Assistant Professor of Education
College of Liberal Arts
When deciding where to teach, Sarah Stitzlein chose the University of New Hampshire, but not for some of the reasons one might think. She chose UNH because it was the least diverse campus out of all of them. “I wanted to teach at a university where I would have the biggest impact,” she says.
Stitzlein, assistant professor of education, a core faculty member in Women’s Studies, and a fellow in the Carsey Institute, teaches students about how racism and sexism play a prominent role in today’s classrooms.
Her award-winning book, Breaking Bad Habits of Race and Gender: Transforming Identity in Schools, was the first to include both theoretical and concrete suggestions for dealing with gender and race biases in the classroom.
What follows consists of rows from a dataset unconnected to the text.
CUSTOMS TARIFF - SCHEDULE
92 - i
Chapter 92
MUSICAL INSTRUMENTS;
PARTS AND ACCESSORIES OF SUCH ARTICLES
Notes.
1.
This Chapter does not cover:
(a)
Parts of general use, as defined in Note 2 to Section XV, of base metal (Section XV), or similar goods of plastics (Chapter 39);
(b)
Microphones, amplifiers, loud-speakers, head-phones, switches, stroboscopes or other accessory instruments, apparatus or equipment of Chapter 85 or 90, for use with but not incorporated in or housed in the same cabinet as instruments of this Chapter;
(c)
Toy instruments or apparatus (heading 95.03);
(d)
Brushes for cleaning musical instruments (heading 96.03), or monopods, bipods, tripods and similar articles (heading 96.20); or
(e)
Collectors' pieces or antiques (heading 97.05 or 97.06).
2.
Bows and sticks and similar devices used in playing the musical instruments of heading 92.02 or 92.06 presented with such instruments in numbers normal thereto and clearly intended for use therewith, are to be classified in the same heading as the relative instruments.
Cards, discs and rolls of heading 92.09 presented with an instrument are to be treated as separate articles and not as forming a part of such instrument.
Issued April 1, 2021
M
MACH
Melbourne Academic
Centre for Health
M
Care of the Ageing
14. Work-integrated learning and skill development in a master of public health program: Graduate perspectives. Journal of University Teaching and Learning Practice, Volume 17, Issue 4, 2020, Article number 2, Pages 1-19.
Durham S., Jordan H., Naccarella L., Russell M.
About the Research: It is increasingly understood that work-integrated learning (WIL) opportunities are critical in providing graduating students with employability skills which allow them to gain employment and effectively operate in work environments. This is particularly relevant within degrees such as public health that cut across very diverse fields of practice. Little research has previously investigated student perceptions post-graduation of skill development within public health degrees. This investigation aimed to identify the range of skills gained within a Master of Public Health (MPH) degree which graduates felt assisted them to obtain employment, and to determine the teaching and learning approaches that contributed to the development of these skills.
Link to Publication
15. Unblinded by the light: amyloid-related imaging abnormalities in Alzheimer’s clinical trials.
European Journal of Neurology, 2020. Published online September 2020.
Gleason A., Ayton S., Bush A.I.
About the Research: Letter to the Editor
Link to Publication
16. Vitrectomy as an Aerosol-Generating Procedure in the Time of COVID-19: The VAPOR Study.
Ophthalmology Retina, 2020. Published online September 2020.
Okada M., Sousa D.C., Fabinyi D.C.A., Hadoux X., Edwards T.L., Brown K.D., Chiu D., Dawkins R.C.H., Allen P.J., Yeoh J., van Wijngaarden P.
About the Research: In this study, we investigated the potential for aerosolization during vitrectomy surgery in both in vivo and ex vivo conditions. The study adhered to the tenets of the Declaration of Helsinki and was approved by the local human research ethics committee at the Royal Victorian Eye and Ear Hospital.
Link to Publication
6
Stitzlein encourages both her students and teachers to have more direct and open conversations about how race and gender work in society and how they affect the lives of all students. “I don’t want a student to say, ‘I don’t care if people are black, white, purple, or polka-dotted—I’m color-blind.’ I want students to recognize differences and talk about them.”
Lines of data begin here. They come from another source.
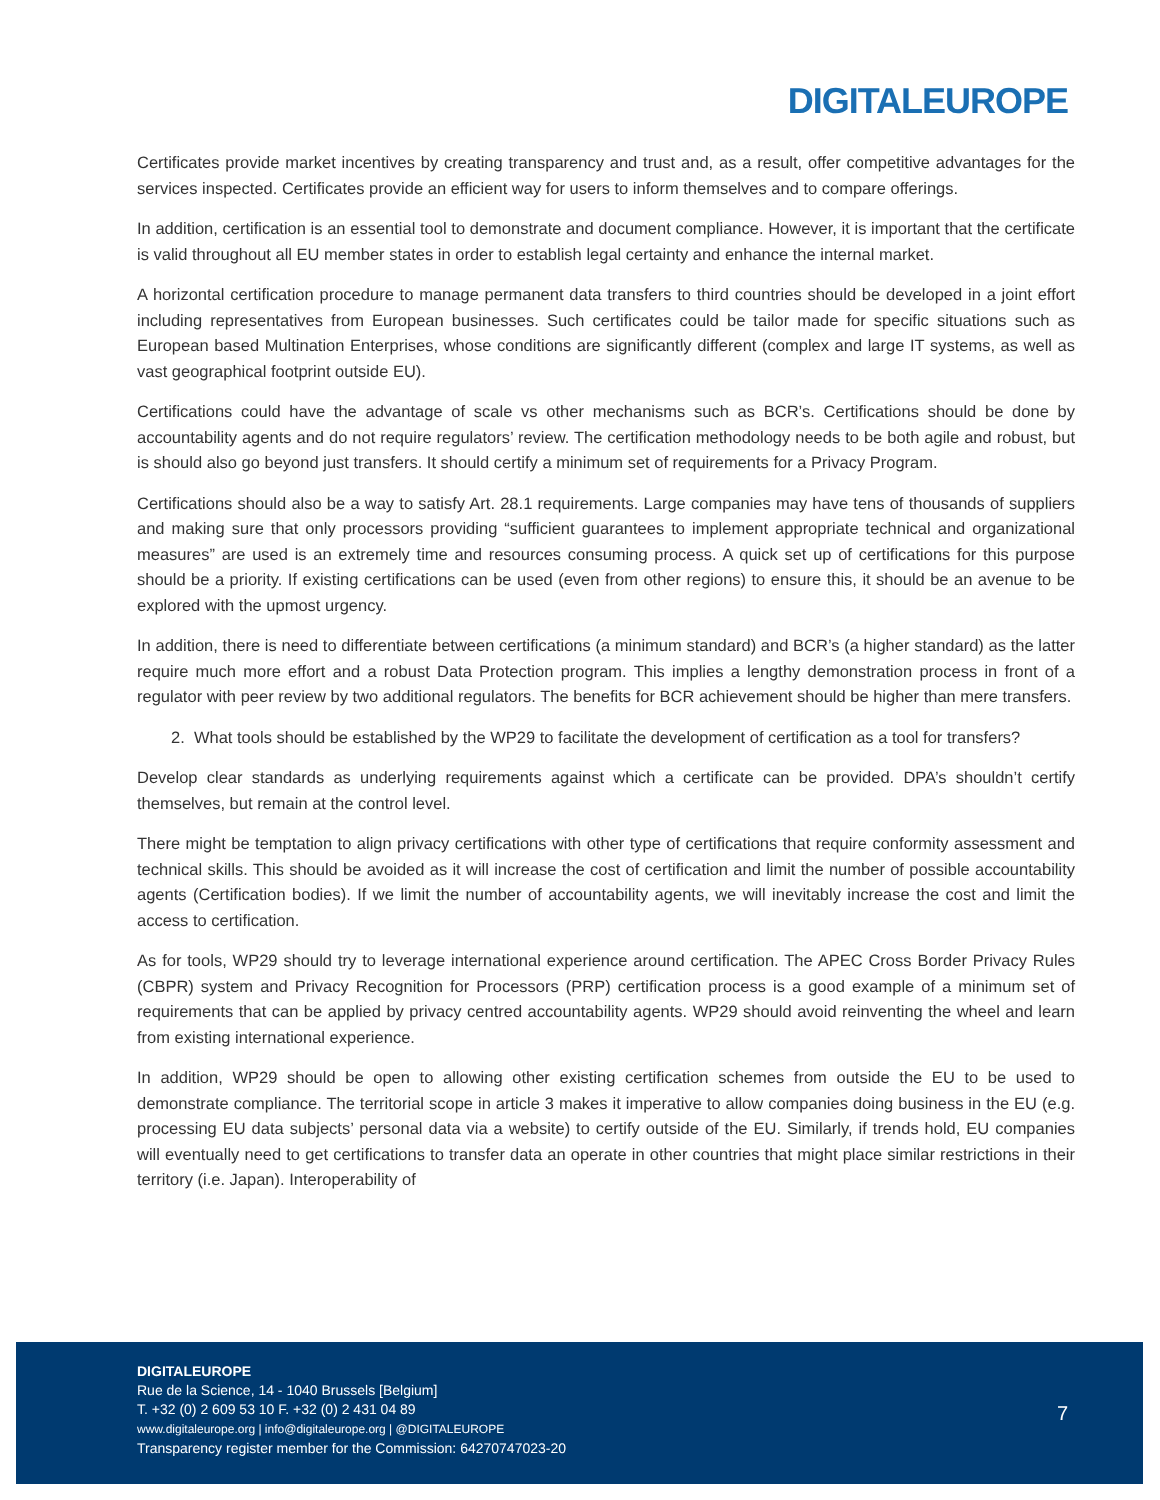DIGITALEUROPE
Certificates provide market incentives by creating transparency and trust and, as a result, offer competitive advantages for the services inspected. Certificates provide an efficient way for users to inform themselves and to compare offerings.
In addition, certification is an essential tool to demonstrate and document compliance. However, it is important that the certificate is valid throughout all EU member states in order to establish legal certainty and enhance the internal market.
A horizontal certification procedure to manage permanent data transfers to third countries should be developed in a joint effort including representatives from European businesses. Such certificates could be tailor made for specific situations such as European based Multination Enterprises, whose conditions are significantly different (complex and large IT systems, as well as vast geographical footprint outside EU).
Certifications could have the advantage of scale vs other mechanisms such as BCR’s. Certifications should be done by accountability agents and do not require regulators’ review. The certification methodology needs to be both agile and robust, but is should also go beyond just transfers. It should certify a minimum set of requirements for a Privacy Program.
Certifications should also be a way to satisfy Art. 28.1 requirements. Large companies may have tens of thousands of suppliers and making sure that only processors providing “sufficient guarantees to implement appropriate technical and organizational measures” are used is an extremely time and resources consuming process. A quick set up of certifications for this purpose should be a priority. If existing certifications can be used (even from other regions) to ensure this, it should be an avenue to be explored with the upmost urgency.
In addition, there is need to differentiate between certifications (a minimum standard) and BCR’s (a higher standard) as the latter require much more effort and a robust Data Protection program. This implies a lengthy demonstration process in front of a regulator with peer review by two additional regulators. The benefits for BCR achievement should be higher than mere transfers.
2. What tools should be established by the WP29 to facilitate the development of certification as a tool for transfers?
Develop clear standards as underlying requirements against which a certificate can be provided. DPA’s shouldn’t certify themselves, but remain at the control level.
There might be temptation to align privacy certifications with other type of certifications that require conformity assessment and technical skills. This should be avoided as it will increase the cost of certification and limit the number of possible accountability agents (Certification bodies). If we limit the number of accountability agents, we will inevitably increase the cost and limit the access to certification.
As for tools, WP29 should try to leverage international experience around certification. The APEC Cross Border Privacy Rules (CBPR) system and Privacy Recognition for Processors (PRP) certification process is a good example of a minimum set of requirements that can be applied by privacy centred accountability agents. WP29 should avoid reinventing the wheel and learn from existing international experience.
In addition, WP29 should be open to allowing other existing certification schemes from outside the EU to be used to demonstrate compliance. The territorial scope in article 3 makes it imperative to allow companies doing business in the EU (e.g. processing EU data subjects’ personal data via a website) to certify outside of the EU. Similarly, if trends hold, EU companies will eventually need to get certifications to transfer data an operate in other countries that might place similar restrictions in their territory (i.e. Japan). Interoperability of
DIGITALEUROPE
Rue de la Science, 14 - 1040 Brussels [Belgium]
T. +32 (0) 2 609 53 10 F. +32 (0) 2 431 04 89
www.digitaleurope.org | info@digitaleurope.org | @DIGITALEUROPE
Transparency register member for the Commission: 64270747023-20
7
She admits she had to learn through her own experience. Raised in the Midwest on a hog and cattle farm—her first car was her uncle’s Chevy Camaro—she did not engage with people of color until she went to college at Miami University in Ohio. And there, Stitzlein also noted the stark contrast between wealthy students and students who came from families who were just trying to make ends meet.
“I encourage teachers to make children uncomfortable with their racial positions, especially white students who live rather privileged lives.” She also recommends that teachers help students reflect on themselves in ways that can make their habits of race and gender more flexible.
“Simply put, Sarah is an excellent teacher by any measure we use,” says Professor of Education Todd DeMitchell. And, he adds, it is rare to see an assistant professor with such a rich scholarly record.
“I love teaching,” she says. “There’s not a day I drag myself into the classroom. And I want my students to feel the same way.” And a vast majority of her students do. Their evaluations use superlatives and many note Stitzlein’s class is the very best they’ve taken at UNH.